One reason for the plan for Redfern is money. The cabinet papers say that the market value of developments in the area is almost $5 billion and almost one third of the land is owned by the Government. Nothing should get in the way of maximising that value, not even the planning regulations of local authorities, the papers indicate.

The documents reveal deep Government dissatisfaction with the City of Sydney, the designated local government controller of the Redfern-Waterloo lands. The papers cite the council's objection to greater density and heights for a proposed development at North Eveleigh. They say this pattern may be repeated for other proposed developments on private and public lands unless the Redfern-Waterloo Authority is set up. Under the plan, the authority would declare favoured developments "state significant", thereby bypassing normal planning rules and even heritage laws.

"In order to maximise social and economic returns, the Government must be able to offer planning certainty to the market within a strategic planning framework," the documents state. "It is considered likely that council would not support other major developments in the Redfern, Eveleigh, Darlington and Waterloo area." They say the Government has a unique opportunity to develop a cohesive approach to development in the area by calling in several individually significant sites.

One of those sites would be the Rachel Forster Hospital. "The Department of Health has recently offered the Rachel Forster Hospital site to the market for sale. The market's low value response to the site is due in part to apprehension on achieving reasonable development yields" under the council's present position on development, the papers say.

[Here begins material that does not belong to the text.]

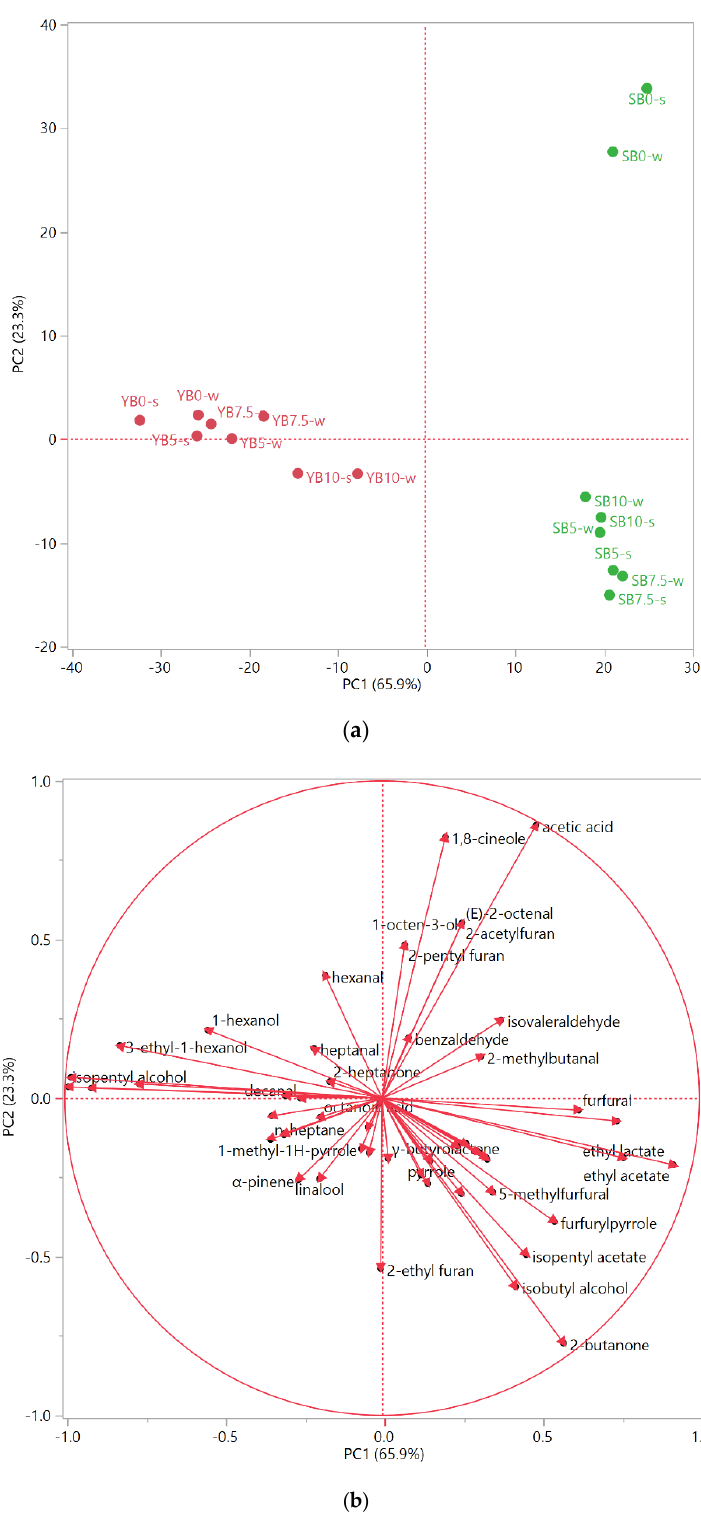
Figure 4. ( a ) Score of the principal component analysis of volatile compounds of breads, ( b ) Loading plots of the principal component analysis of volatile compounds of breads (w = whole or s = sliced). In the case of brewer’s yeast samples, those having the highest content of flaxseed cake (10%) have both PC1 and PC2 negative loadings, while the addition of lesser amounts of flaxseed cake,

The papers also reveal that if the Block is redeveloped, some government-owned lands will be worth up to 30 per cent more. "If the Block is not redeveloped, the commercial benefits flowing from the proposed infrastructure projects identified in the infrastructure plan will be undermined," the documents say. "The Department of Commerce's recent report on the redevelopment of Redfern station found: 'It is important that the redevelopment of the station occurs in parallel with the redevelopment of the general area, include [sic] the Block. This assumption is critical: the commercial returns used in the model could not be achieved if the station redevelopment was attempted in isolation. Commercial development would probably be impractical under those conditions and any residential development would face a substantial reduction in value, probably in the order of 25 per cent to 30 per cent."'

By applying authority planning rules, the Government would make almost $18 million profit on the upgrade ofRedfern station, the documents say.

They say Redfern station "would attract considerable interest if it were put to tender. In fact, a developer would be likely to pay more than will be required to redevelop the station if it was assured of planning approval on the scale contemplated".

Redfern police station would be sold for $2.3 million and a new police station incorporated into the redevelopment of Redfern train station.